En effet, dans l’Andalousie des Taifas, les pouvoirs des petits royaumes souffrent d’une absence de légitimité. Aussi, les émirs sont-ils précautionneux lorsqu’il s’agit de la considération de ceux-là qui sont revêtus d’une aura symbolique.

Dès lors, ces attaques répétées combinées avec une accusation de trahison au bénéfice du parti omeyyade, ce qui semble contradictoire, conduisent Ibn Zaydûn en prison.

Durant quelques 500 jours, le superbe amant expérimente l’inconfort sordide des geôles. Il tente d’abord de fléchir Djahwar. Il lui remet en mémoire son aide lors de son accession au pouvoir et sa loyauté.

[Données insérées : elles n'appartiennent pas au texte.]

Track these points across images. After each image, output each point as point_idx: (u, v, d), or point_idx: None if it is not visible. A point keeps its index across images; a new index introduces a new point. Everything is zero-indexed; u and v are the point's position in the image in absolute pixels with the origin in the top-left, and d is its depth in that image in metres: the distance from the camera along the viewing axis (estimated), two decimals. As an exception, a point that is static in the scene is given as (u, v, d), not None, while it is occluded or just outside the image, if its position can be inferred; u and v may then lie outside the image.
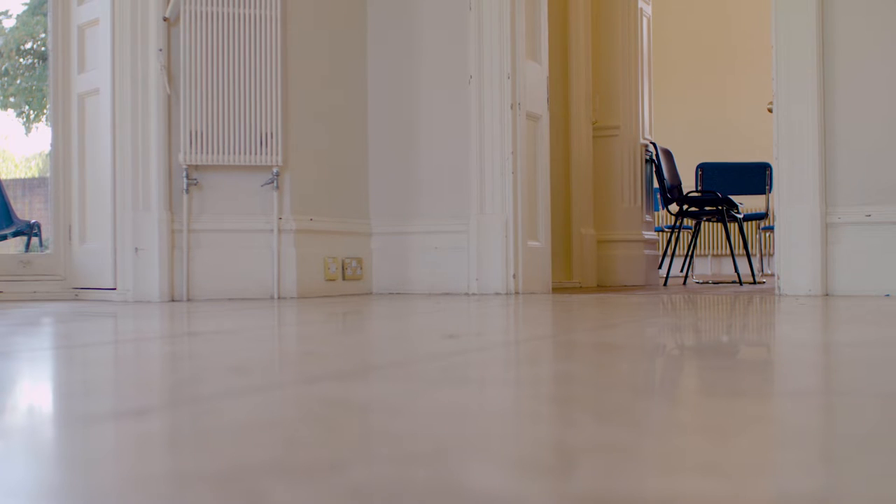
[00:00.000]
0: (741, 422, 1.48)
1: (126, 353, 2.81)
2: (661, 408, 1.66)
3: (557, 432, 1.41)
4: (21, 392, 2.06)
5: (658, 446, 1.29)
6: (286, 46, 6.49)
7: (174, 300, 6.10)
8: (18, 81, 28.32)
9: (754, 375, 2.14)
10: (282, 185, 6.45)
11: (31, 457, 1.28)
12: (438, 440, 1.32)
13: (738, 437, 1.35)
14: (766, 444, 1.32)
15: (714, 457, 1.20)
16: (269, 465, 1.15)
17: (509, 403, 1.76)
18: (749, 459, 1.20)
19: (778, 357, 2.61)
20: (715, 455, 1.21)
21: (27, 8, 27.84)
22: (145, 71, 6.24)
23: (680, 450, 1.25)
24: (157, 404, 1.72)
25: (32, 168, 30.09)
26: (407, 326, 3.92)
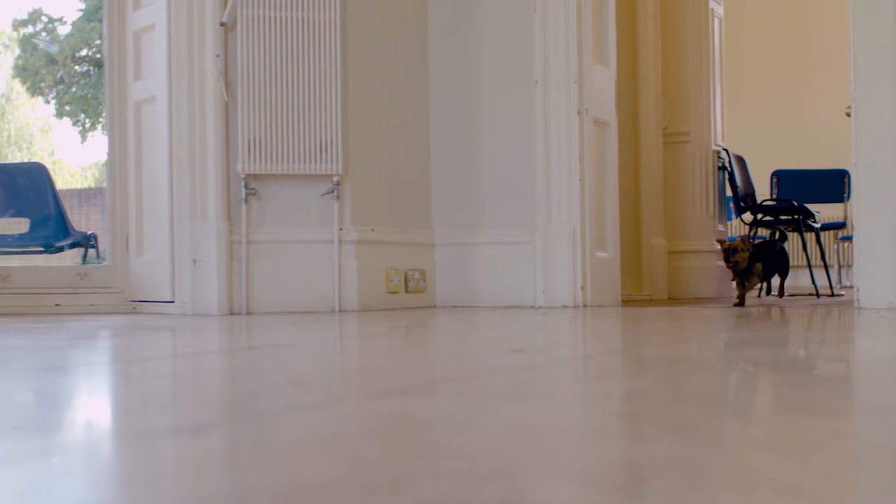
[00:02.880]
0: (819, 439, 1.47)
1: (185, 368, 2.84)
2: (736, 424, 1.65)
3: (628, 449, 1.41)
4: (79, 407, 2.09)
5: (732, 464, 1.28)
6: (346, 51, 6.51)
7: (233, 313, 6.14)
8: (74, 89, 28.67)
9: (833, 391, 2.13)
10: (342, 195, 6.47)
11: (90, 474, 1.29)
12: (505, 457, 1.33)
13: (815, 455, 1.34)
14: (845, 463, 1.31)
15: (791, 475, 1.20)
16: (332, 482, 1.16)
17: (578, 419, 1.76)
18: (827, 478, 1.20)
19: (857, 372, 2.59)
20: (791, 473, 1.21)
21: (82, 14, 28.20)
22: (202, 77, 6.29)
23: (755, 468, 1.24)
24: (216, 420, 1.74)
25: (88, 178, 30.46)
26: (472, 340, 3.92)
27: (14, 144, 31.53)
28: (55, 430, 1.68)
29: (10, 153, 31.04)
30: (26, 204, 9.61)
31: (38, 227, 9.59)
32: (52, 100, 29.41)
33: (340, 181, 6.45)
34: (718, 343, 3.52)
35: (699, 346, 3.38)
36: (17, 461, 1.35)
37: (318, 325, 4.70)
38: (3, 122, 31.58)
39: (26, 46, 29.52)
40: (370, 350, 3.41)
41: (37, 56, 28.88)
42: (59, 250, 9.99)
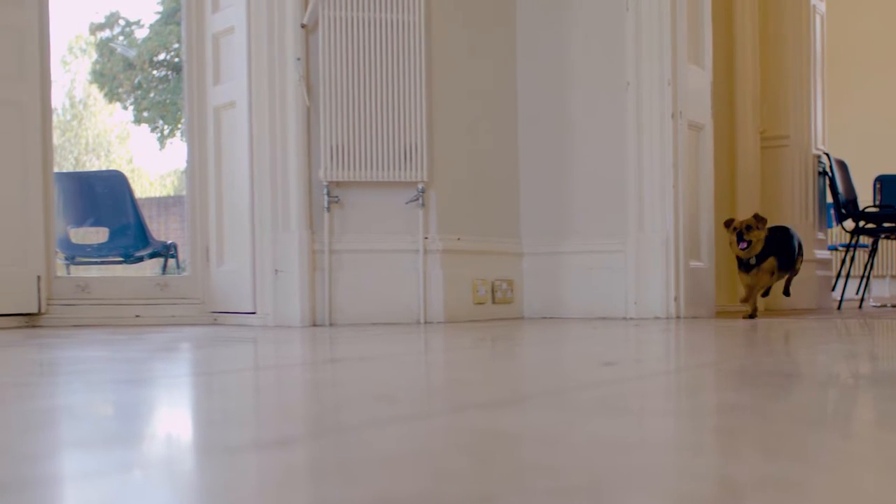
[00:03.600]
0: (923, 457, 1.47)
1: (267, 381, 2.88)
2: (835, 441, 1.65)
3: (722, 466, 1.41)
4: (160, 421, 2.13)
5: (831, 482, 1.28)
6: (430, 53, 6.54)
7: (315, 325, 6.18)
8: (152, 95, 29.01)
9: (940, 407, 2.10)
10: (427, 202, 6.49)
11: (171, 488, 1.33)
12: (595, 473, 1.34)
13: (919, 474, 1.33)
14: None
15: (892, 496, 1.20)
16: (418, 497, 1.18)
17: (670, 435, 1.77)
18: (930, 498, 1.19)
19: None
20: (893, 494, 1.21)
21: (160, 17, 28.52)
22: (283, 81, 6.34)
23: (854, 487, 1.24)
24: (300, 434, 1.77)
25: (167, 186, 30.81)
26: (561, 352, 3.92)
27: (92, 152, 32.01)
28: (136, 444, 1.72)
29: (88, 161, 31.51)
30: (105, 213, 9.76)
31: (117, 236, 9.74)
32: (129, 106, 29.80)
33: (425, 188, 6.47)
34: (817, 355, 3.49)
35: (797, 358, 3.36)
36: (99, 475, 1.39)
37: (402, 336, 4.73)
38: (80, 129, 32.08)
39: (103, 51, 29.94)
40: (456, 363, 3.42)
41: (114, 61, 29.27)
42: (139, 260, 10.13)
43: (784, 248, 6.93)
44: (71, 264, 10.07)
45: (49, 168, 6.65)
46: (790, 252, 7.01)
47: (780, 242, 6.91)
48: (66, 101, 32.46)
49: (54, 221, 6.85)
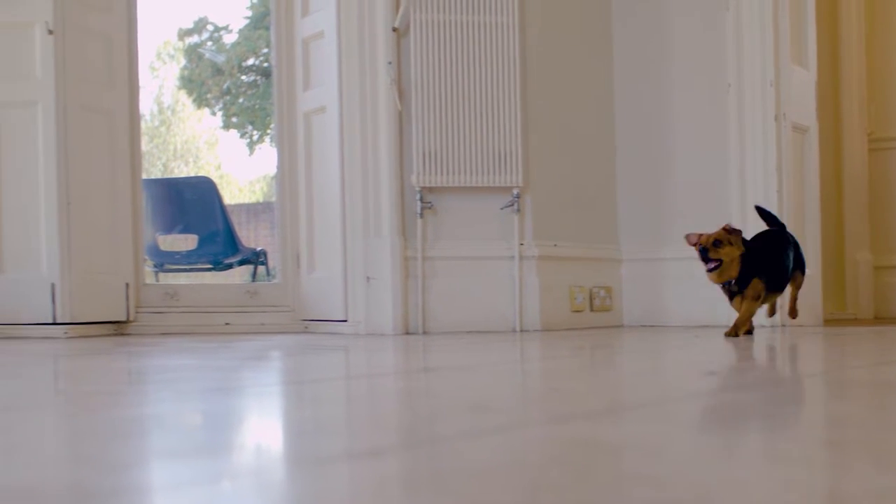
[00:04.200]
0: None
1: (359, 390, 2.89)
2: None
3: (831, 480, 1.39)
4: (250, 430, 2.15)
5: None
6: (524, 56, 6.52)
7: (408, 333, 6.19)
8: (241, 100, 29.28)
9: None
10: (522, 208, 6.47)
11: (261, 499, 1.33)
12: (698, 486, 1.33)
13: None
14: None
15: None
16: (514, 510, 1.18)
17: (775, 446, 1.74)
18: None
19: None
20: None
21: (249, 21, 28.79)
22: (374, 86, 6.36)
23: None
24: (392, 445, 1.77)
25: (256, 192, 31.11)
26: (662, 361, 3.90)
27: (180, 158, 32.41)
28: (226, 454, 1.73)
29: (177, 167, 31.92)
30: (194, 220, 9.87)
31: (207, 243, 9.84)
32: (218, 111, 30.10)
33: (521, 193, 6.45)
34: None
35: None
36: (188, 485, 1.40)
37: (497, 345, 4.73)
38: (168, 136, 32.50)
39: (192, 56, 30.29)
40: (553, 372, 3.42)
41: (203, 66, 29.59)
42: (228, 267, 10.24)
43: (774, 263, 5.49)
44: (160, 272, 10.20)
45: (137, 175, 6.74)
46: (782, 268, 5.56)
47: (769, 256, 5.48)
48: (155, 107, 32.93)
49: (143, 228, 6.95)
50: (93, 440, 1.91)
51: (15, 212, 6.39)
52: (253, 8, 28.66)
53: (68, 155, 6.29)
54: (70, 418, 2.27)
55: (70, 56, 6.38)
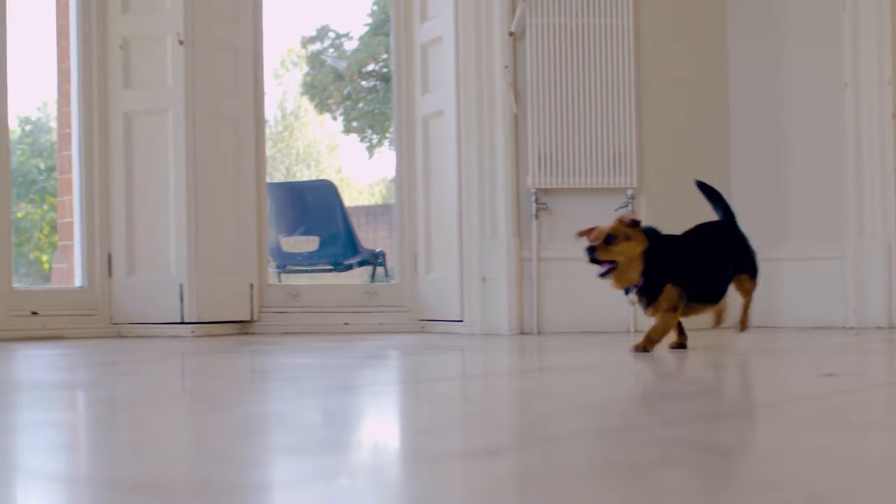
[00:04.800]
0: None
1: (475, 390, 2.89)
2: None
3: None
4: (368, 428, 2.15)
5: None
6: (639, 58, 6.47)
7: (523, 333, 6.18)
8: (361, 105, 29.49)
9: None
10: (637, 208, 6.42)
11: (378, 496, 1.34)
12: (813, 489, 1.30)
13: None
14: None
15: None
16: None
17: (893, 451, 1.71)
18: None
19: None
20: None
21: (369, 28, 28.99)
22: (490, 90, 6.36)
23: None
24: (507, 444, 1.76)
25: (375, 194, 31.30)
26: (777, 363, 3.85)
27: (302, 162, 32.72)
28: (345, 451, 1.74)
29: (299, 171, 32.22)
30: (315, 222, 9.96)
31: (327, 244, 9.92)
32: (339, 116, 30.33)
33: (635, 194, 6.40)
34: None
35: None
36: (308, 481, 1.41)
37: (611, 346, 4.70)
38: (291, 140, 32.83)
39: (314, 63, 30.56)
40: (667, 373, 3.38)
41: (324, 72, 29.84)
42: (348, 268, 10.31)
43: (698, 265, 4.29)
44: (282, 272, 10.30)
45: (262, 179, 6.82)
46: (712, 271, 4.38)
47: (690, 256, 4.29)
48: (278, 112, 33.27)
49: (267, 231, 7.02)
50: (218, 437, 1.93)
51: (146, 216, 6.50)
52: (373, 15, 28.84)
53: (196, 160, 6.38)
54: (196, 415, 2.30)
55: (199, 65, 6.47)
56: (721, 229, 4.56)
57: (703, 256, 4.31)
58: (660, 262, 4.11)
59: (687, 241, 4.37)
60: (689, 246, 4.33)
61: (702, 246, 4.36)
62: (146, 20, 6.55)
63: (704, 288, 4.28)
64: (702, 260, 4.29)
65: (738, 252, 4.45)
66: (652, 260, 4.08)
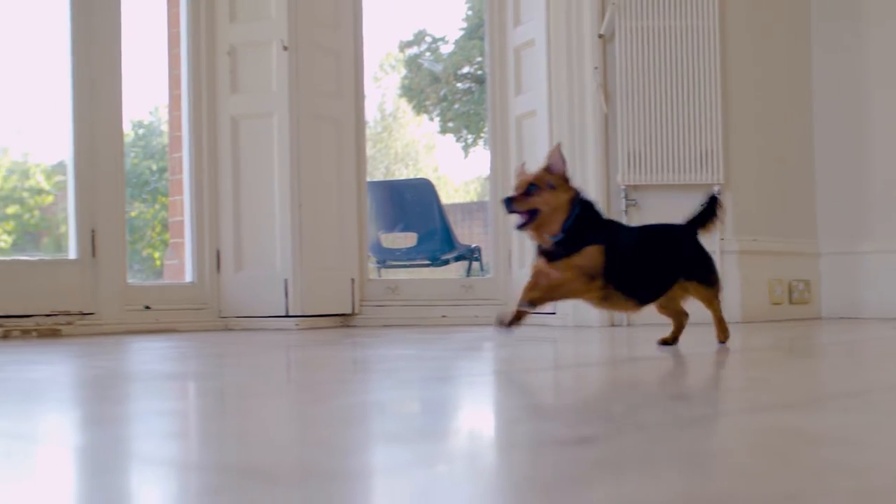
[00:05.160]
0: None
1: (567, 379, 2.88)
2: None
3: None
4: (464, 416, 2.16)
5: None
6: (724, 58, 6.41)
7: (613, 325, 6.15)
8: (456, 106, 29.56)
9: None
10: (723, 205, 6.35)
11: (475, 482, 1.34)
12: (899, 476, 1.28)
13: None
14: None
15: None
16: (718, 496, 1.15)
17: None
18: None
19: None
20: None
21: (464, 32, 29.05)
22: (581, 90, 6.35)
23: None
24: (599, 432, 1.75)
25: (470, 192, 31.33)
26: (861, 353, 3.79)
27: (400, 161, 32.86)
28: (442, 439, 1.74)
29: (397, 170, 32.37)
30: (413, 219, 10.00)
31: (425, 240, 9.95)
32: (435, 117, 30.44)
33: (721, 190, 6.35)
34: None
35: None
36: (407, 468, 1.41)
37: (700, 336, 4.66)
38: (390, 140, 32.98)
39: (412, 66, 30.70)
40: (754, 362, 3.35)
41: (421, 75, 29.96)
42: (445, 263, 10.34)
43: (629, 252, 3.74)
44: (381, 267, 10.34)
45: (362, 177, 6.86)
46: (651, 266, 3.84)
47: (624, 238, 3.80)
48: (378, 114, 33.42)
49: (367, 227, 7.06)
50: (321, 425, 1.94)
51: (252, 214, 6.57)
52: (468, 20, 28.88)
53: (300, 161, 6.44)
54: (300, 404, 2.31)
55: (302, 70, 6.52)
56: (673, 232, 4.10)
57: (641, 247, 3.81)
58: (589, 224, 3.65)
59: (629, 228, 4.09)
60: (629, 231, 4.00)
61: (644, 238, 3.93)
62: (252, 28, 6.63)
63: (633, 280, 3.73)
64: (638, 249, 3.78)
65: (686, 259, 3.96)
66: (581, 218, 3.63)
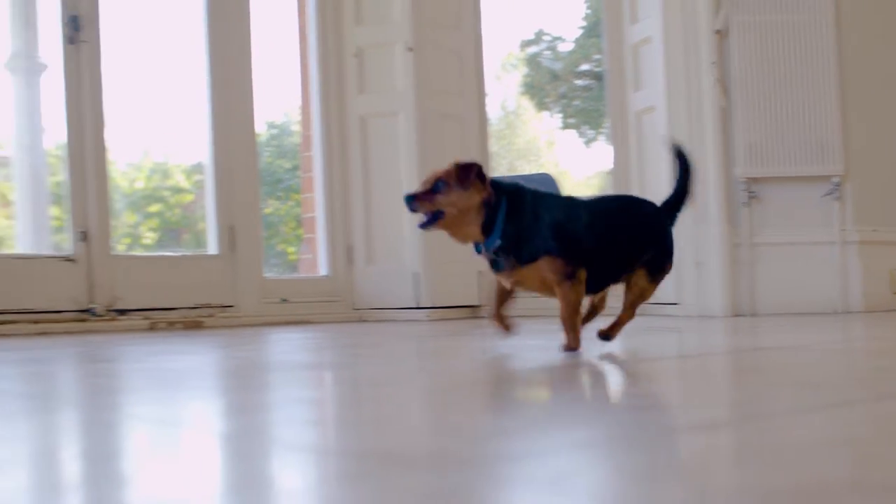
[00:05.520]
0: None
1: (692, 368, 2.86)
2: None
3: None
4: (591, 405, 2.16)
5: None
6: (840, 49, 6.30)
7: (736, 315, 6.09)
8: (576, 103, 29.49)
9: None
10: (843, 195, 6.26)
11: (598, 467, 1.34)
12: None
13: None
14: None
15: None
16: (842, 483, 1.14)
17: None
18: None
19: None
20: None
21: (583, 31, 28.95)
22: (698, 85, 6.30)
23: None
24: (724, 419, 1.74)
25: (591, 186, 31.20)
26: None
27: (523, 157, 32.84)
28: (571, 426, 1.75)
29: (520, 165, 32.35)
30: (535, 213, 10.00)
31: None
32: (556, 114, 30.40)
33: (841, 181, 6.25)
34: None
35: None
36: (540, 455, 1.42)
37: (822, 326, 4.59)
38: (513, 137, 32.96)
39: (532, 65, 30.68)
40: (878, 351, 3.29)
41: (541, 73, 29.93)
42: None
43: (582, 234, 3.26)
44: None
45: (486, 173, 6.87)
46: (611, 249, 3.37)
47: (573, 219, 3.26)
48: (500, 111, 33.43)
49: (493, 222, 7.07)
50: (455, 412, 1.96)
51: (382, 210, 6.64)
52: (587, 18, 28.77)
53: (426, 157, 6.49)
54: (433, 392, 2.33)
55: (426, 70, 6.58)
56: (633, 207, 3.54)
57: (597, 228, 3.29)
58: (525, 219, 3.19)
59: (576, 204, 3.36)
60: (577, 208, 3.33)
61: (599, 215, 3.34)
62: (377, 30, 6.70)
63: (593, 268, 3.31)
64: (594, 231, 3.27)
65: (646, 243, 3.46)
66: (512, 218, 3.18)
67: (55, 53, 5.99)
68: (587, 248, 3.22)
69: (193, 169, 15.35)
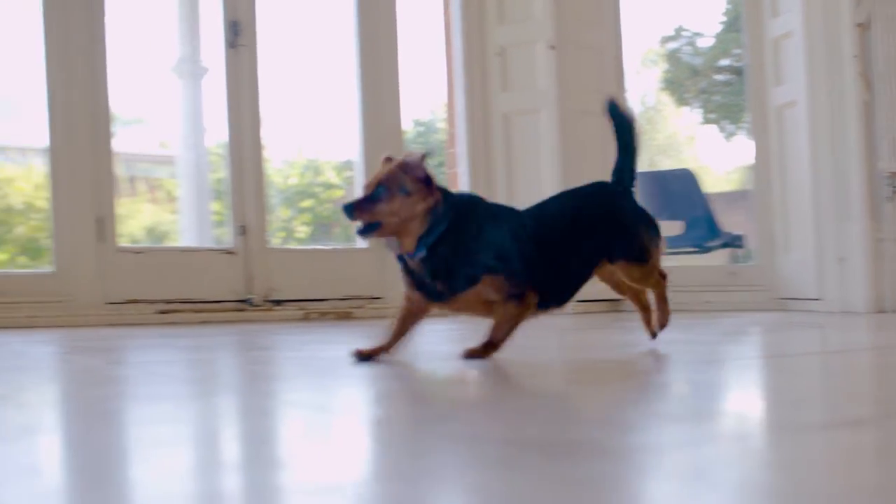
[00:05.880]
0: None
1: (835, 364, 2.81)
2: None
3: None
4: (730, 399, 2.14)
5: None
6: None
7: (880, 311, 5.95)
8: (716, 98, 29.12)
9: None
10: None
11: (745, 461, 1.33)
12: None
13: None
14: None
15: None
16: None
17: None
18: None
19: None
20: None
21: (723, 26, 28.56)
22: (840, 79, 6.16)
23: None
24: (869, 416, 1.71)
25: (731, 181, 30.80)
26: None
27: (663, 153, 32.54)
28: (712, 419, 1.73)
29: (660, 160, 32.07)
30: (679, 207, 9.93)
31: (691, 228, 9.87)
32: (696, 109, 30.06)
33: None
34: None
35: None
36: (680, 446, 1.42)
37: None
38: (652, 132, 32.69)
39: (672, 60, 30.38)
40: None
41: (681, 68, 29.62)
42: (709, 250, 10.21)
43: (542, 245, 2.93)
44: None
45: (630, 168, 6.84)
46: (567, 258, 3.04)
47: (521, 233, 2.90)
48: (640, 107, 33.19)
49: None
50: (601, 403, 1.96)
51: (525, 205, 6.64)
52: (727, 13, 28.37)
53: (567, 154, 6.49)
54: (578, 384, 2.34)
55: (567, 68, 6.56)
56: (583, 203, 3.23)
57: (547, 239, 2.95)
58: (464, 238, 2.76)
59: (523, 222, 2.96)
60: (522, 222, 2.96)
61: (547, 226, 3.00)
62: (519, 29, 6.70)
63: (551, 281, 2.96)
64: (544, 244, 2.92)
65: (607, 232, 3.12)
66: (452, 233, 2.75)
67: (216, 57, 6.16)
68: (537, 265, 2.84)
69: (343, 165, 15.56)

En vain. Aussi, avec l’aide du fils de l’émir, ‘Abd al-Malik, il s’évade.

Wallâda et Ibn Zaydûn, les amants de Cordoue
Jean-Léon Gérôme

Il se réfugie dans le royaume de Séville où il est accueilli à bras ouverts. Mais il languit Cordoue, et, à la mort de Djahwar, il rentre dans sa ville natale et se met au service d’Abd al-Malik. Wallâda le retrouve avec plaisir. Mais elle est engagée dans une relation plus solide, bien que tout aussi tumultueuse, avec Ibn ‘Abdûs. La rupture est consommée.

De surcroît, son caractère indomptable, qui le conduit à mépriser les ordres de l’émir, permet à la clique de ses opposants de l’accuser de fomenter un coup d’état. Il s’exile définitivement pour Séville, où son ascension dans les sphères du pouvoir s’accompagne de l’élimination brutale de ses rivaux. Il devient un intime des émirs ‘abbâdides, le féroce al-Mu’tadid et son fils al-Mu’tamid, dont il partage les plaisirs.

En effet, père et fils sont des poètes reconnus et des mécènes, qui font de Séville une cité où s’accomplit la vie bienheureuse. Ils sont également de redoutables conquérants, qui accroissent le territoire de Séville au dépens ses royaumes avoisinants, et notamment berbères.

C’est dans le cadre de cette expansion territoriale qu’Ibn Zaydûn aide al-Mu’tamid à prendre… Cordoue. Les natures ombrageuses savent quelle sombre délectation cela dut être.

Cependant, il semble avoir toujours conservé son coeur à Wallâda. Certes, sur ses vieux jours, il célèbre des amours plus tendres :


« L’amour, que j’avais oublié, s’est rappelé à moi, et, consolé, mon coeur s’est ouvert de nouveau au désir. Il brûle pour une jeune beauté, statue d’argent couronnée d’or. Candide, enfantine, ses regards langoureux et indolents séduisent les esprits. Voici que, grâce à la passion que j’éprouve pour elle, s’ouvre à moi une ère nouvelle, qui me fera oublier le passé. Elle sera le sceau de mes amours, car son amour m’a fait troquer l’idolâtrie contre la foi vraie. »

Mais, jusqu’à sa mort, la plus grande part de sa poésie amoureuse demeure consacrée à Wallâda.

Certains relèvent même que le choix du nom de son fils Walîd, masculin de Wallâda, et la kunya qui en découle, Abû al-Walîd, marquent l’identité d’Ibn Zaydûn du nom de son amour. Ainsi, sa dévotion pour celle qui mourut dans les bras d’Ibn ‘Abdûs entre dans l’éternité des Hommes.